Exercise prompt => Transcribe exactly the lines that fall between the one holding "nose: (200, 608)" and the one holding "right knee: (294, 419)", inclusive, from the entries below.

Keypoint coordinate data =>
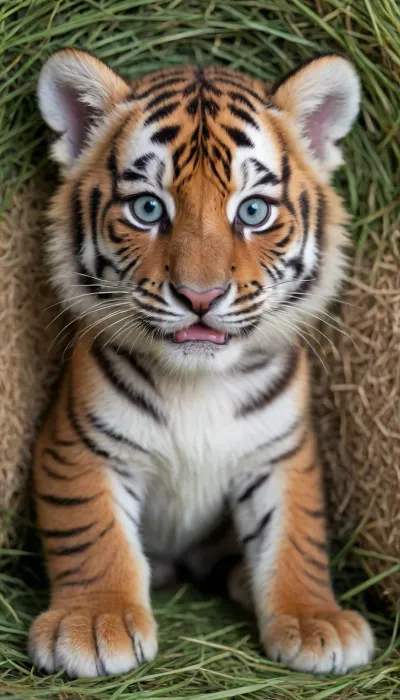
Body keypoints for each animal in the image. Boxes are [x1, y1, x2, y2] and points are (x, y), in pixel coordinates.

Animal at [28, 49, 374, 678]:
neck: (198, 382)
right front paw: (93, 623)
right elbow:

---

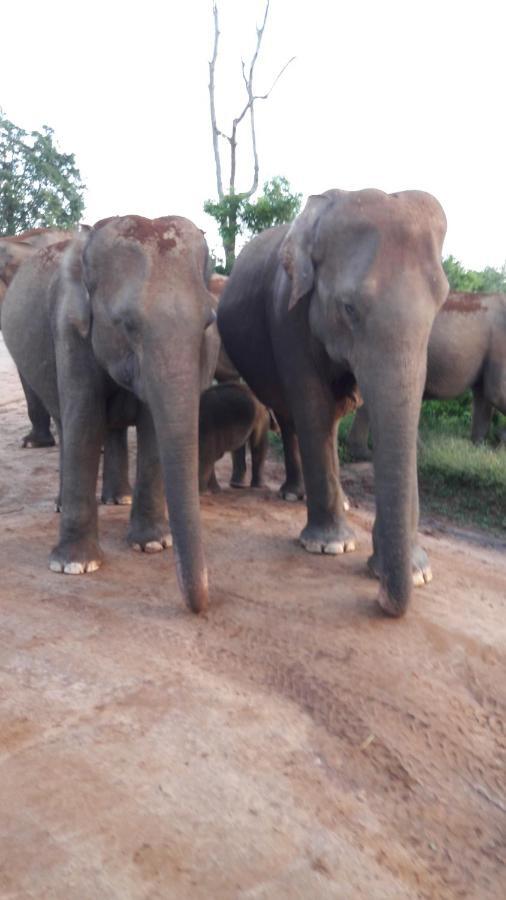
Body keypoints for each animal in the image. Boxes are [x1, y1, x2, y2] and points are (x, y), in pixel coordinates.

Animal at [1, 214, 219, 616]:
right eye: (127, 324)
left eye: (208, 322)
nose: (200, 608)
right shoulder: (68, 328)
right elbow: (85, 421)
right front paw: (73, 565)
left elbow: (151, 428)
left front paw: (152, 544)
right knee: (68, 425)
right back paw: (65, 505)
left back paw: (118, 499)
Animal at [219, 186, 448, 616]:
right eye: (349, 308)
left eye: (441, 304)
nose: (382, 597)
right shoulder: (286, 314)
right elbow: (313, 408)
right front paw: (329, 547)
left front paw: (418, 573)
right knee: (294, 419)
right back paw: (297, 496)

...

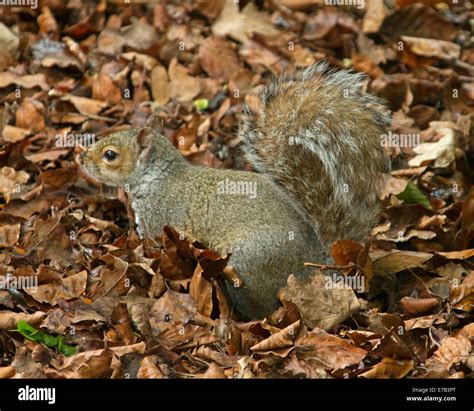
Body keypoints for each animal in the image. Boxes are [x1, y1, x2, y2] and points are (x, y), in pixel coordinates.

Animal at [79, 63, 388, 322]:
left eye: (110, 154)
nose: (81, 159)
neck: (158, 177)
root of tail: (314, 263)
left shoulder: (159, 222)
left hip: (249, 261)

Your response =>
nose: (200, 608)
right shoulder: (68, 328)
right elbow: (85, 421)
right front paw: (73, 565)
left elbow: (151, 428)
left front paw: (152, 544)
right knee: (68, 425)
right back paw: (65, 505)
left back paw: (118, 499)
Animal at [219, 186, 448, 616]:
right eye: (349, 308)
left eye: (441, 304)
nose: (382, 597)
right shoulder: (286, 314)
right elbow: (313, 408)
right front paw: (329, 547)
left front paw: (418, 573)
right knee: (294, 419)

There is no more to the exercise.